(Collection entries)
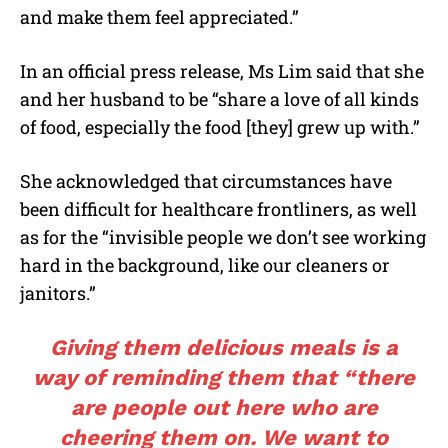
and make them feel appreciated.”
In an official press release, Ms Lim said that she
and her husband to be “share a love of all kinds
of food, especially the food [they] grew up with.”
She acknowledged that circumstances have
been difficult for healthcare frontliners, as well
as for the “invisible people we don’t see working
hard in the background, like our cleaners or
janitors.”
Giving them delicious meals is a
way of reminding them that “there
are people out here who are
cheering them on. We want to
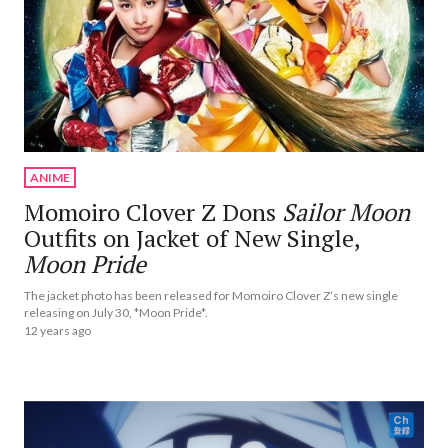
ANIME
Momoiro Clover Z Dons
Sailor Moon
Outfits on Jacket of New Single,
Moon Pride
The jacket photo has been released for Momoiro Clover Z’s new single
releasing on July 30, *Moon Pride*.
12 years ago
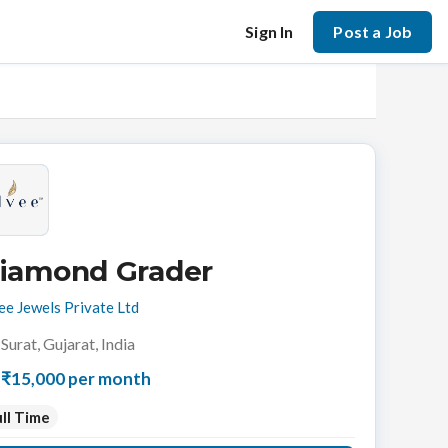
Sign In
Post a Job
iamond Grader
ee Jewels Private Ltd
Surat, Gujarat, India
₹15,000 per month
ll Time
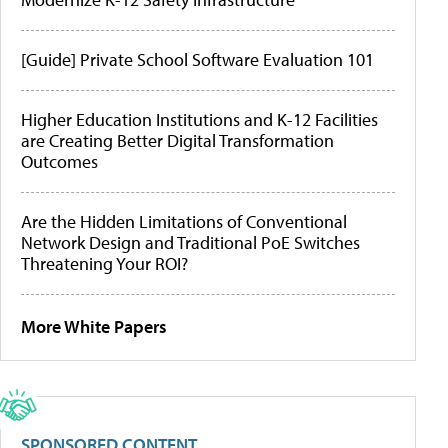
[Guide] Private School Software Evaluation 101
Higher Education Institutions and K-12 Facilities
are Creating Better Digital Transformation
Outcomes
Are the Hidden Limitations of Conventional
Network Design and Traditional PoE Switches
Threatening Your ROI?
More White Papers
SPONSORED CONTENT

=== Work to complete ===
Please write out all of the data verbatim, with no pictures in the copy.

=== Finished task ===
and make them feel appreciated.”
In an official press release, Ms Lim said that she
and her husband to be “share a love of all kinds
of food, especially the food [they] grew up with.”
She acknowledged that circumstances have
been difficult for healthcare frontliners, as well
as for the “invisible people we don’t see working
hard in the background, like our cleaners or
janitors.”
Giving them delicious meals is a
way of reminding them that “there
are people out here who are
cheering them on. We want to
ANIME
Momoiro Clover Z Dons
Sailor Moon
Outfits on Jacket of New Single,
Moon Pride
The jacket photo has been released for Momoiro Clover Z’s new single
releasing on July 30, *Moon Pride*.
12 years ago
Sign In
Post a Job
iamond Grader
ee Jewels Private Ltd
Surat, Gujarat, India
₹15,000 per month
ll Time
[Guide] Private School Software Evaluation 101
Higher Education Institutions and K-12 Facilities
are Creating Better Digital Transformation
Outcomes
Are the Hidden Limitations of Conventional
Network Design and Traditional PoE Switches
Threatening Your ROI?
More White Papers
SPONSORED CONTENT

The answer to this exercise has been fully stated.